There’s a good reason why the saying “the customer is always right” has endured for so long. Companies have always depended on input from consumers, but these days, business owners may be warier than ever of such feedback. Many of them even view it as unreliable. After all, consider the 2016 U.S. presidential election: Countless voters offered their opinions to pollsters, and as a result, most pundits were certain just before Election Day that Hillary Clinton would win.
Which begs the question: is the biggest research-related story of 2016 the inaccuracy of professional prognosticators?
Well, that same year, an even bigger story emerged concerning feedback from the public, and many business people apparently missed it.
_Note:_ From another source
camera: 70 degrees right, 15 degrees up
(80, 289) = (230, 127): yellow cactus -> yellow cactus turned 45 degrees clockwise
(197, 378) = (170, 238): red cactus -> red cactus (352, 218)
Customer feedback is as useful and relevant as ever ― so long as it’s gathered and applied in the right ways.
Specifically, if you let your customers become co-creators, rather than just have them react to your offerings, you can use their insights to build your brand. This innovative market research will allow your company to be as appealing and profitable as it could be; plus, you’ll always stay a step ahead of swiftly changing marketplace tastes.
Less Trustworthy Data Collection Methods
There are many ways in which customer data can be misleading. If you rely solely on social media reviews, for instance, you’re not necessarily getting the full picture. Those writers make up a self-selecting group, and they’re often seen as outliers. Indeed, people who’ve had extremely positive or unusually negative experiences with a certain brand are often the most motivated to speak out online. Thus, they might not represent typical customers, and they might express their opinions through hyperbole and extreme language.
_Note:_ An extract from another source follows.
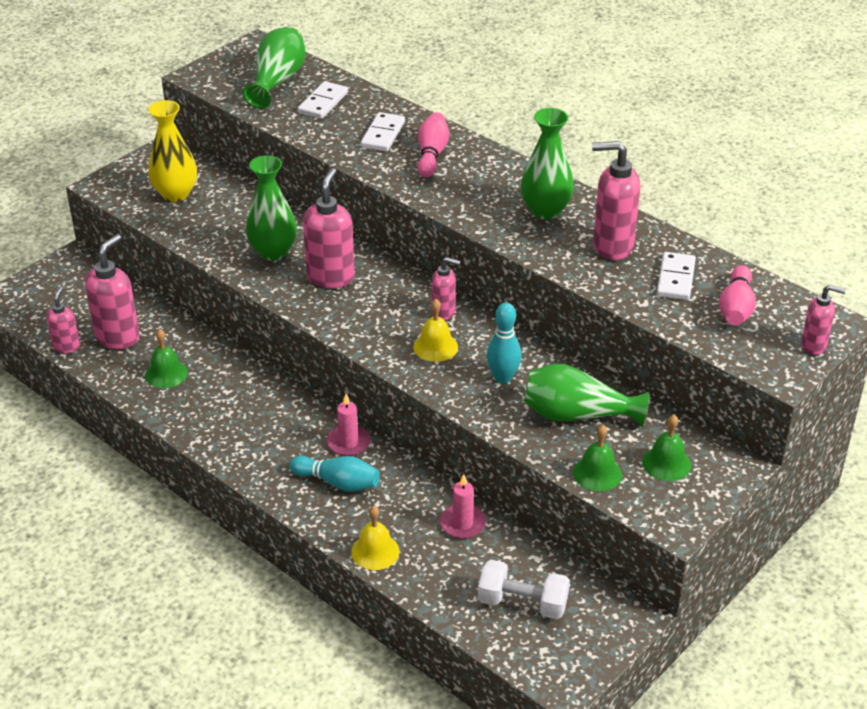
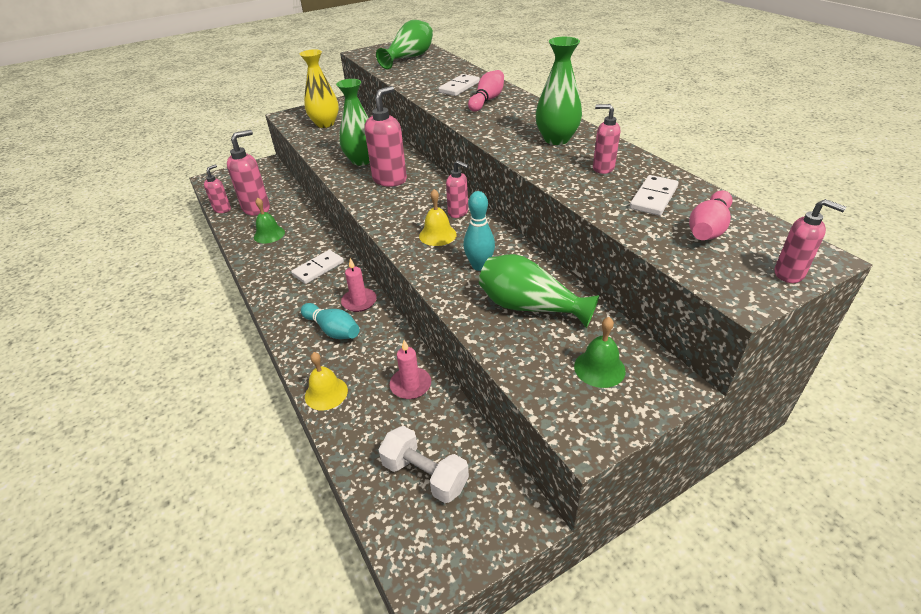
camera: 20 degrees right, 0 degrees up
(323, 103) = (430, 69): white domino -> white domino (318, 269)
(597, 473) = (525, 364): green bell -> none
(612, 246) = (602, 168): pink soap dispenser -> pink soap dispenser, size x0.58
Is surveying a random sampling of your customers the answer? Unfortunately, this approach can be problematic as well because you may not be asking the right questions. For example, you might subconsciously avoid addressing some of your weaknesses so as to solicit more favorable responses. Or, instead of posing open-ended queries, you restrict the survey to simply proving/disproving your null hypothesis.
On top of that situation, some customers worry about sounding rude or offending people, and so they suppress their true feelings and offer only a watered down response.
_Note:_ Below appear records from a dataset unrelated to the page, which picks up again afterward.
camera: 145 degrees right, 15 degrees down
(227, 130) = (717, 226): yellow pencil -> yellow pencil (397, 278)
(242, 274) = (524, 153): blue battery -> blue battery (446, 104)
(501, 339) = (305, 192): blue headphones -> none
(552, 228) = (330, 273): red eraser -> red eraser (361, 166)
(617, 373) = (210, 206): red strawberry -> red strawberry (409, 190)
Surveys are also considered rigid forms of communication. As such, they often fail to capture subtleties or allow people to fully express their unique thoughts. They’re highly vulnerable to misinterpretation, too.
A Brief Guide to Co-Creation
If you’re co-creating, you’re letting customers, vendors, distributors, employees and anyone else who’s affected by your business share their views throughout your development processes. Consequently, you can adopt their good ideas as soon as you hear them.
As you plan, engineer and package new products, you can routinely bring those people in to examine your progress. Along the way, they can tell you in great detail what they would change and what they’re looking for in terms of design, purpose and price.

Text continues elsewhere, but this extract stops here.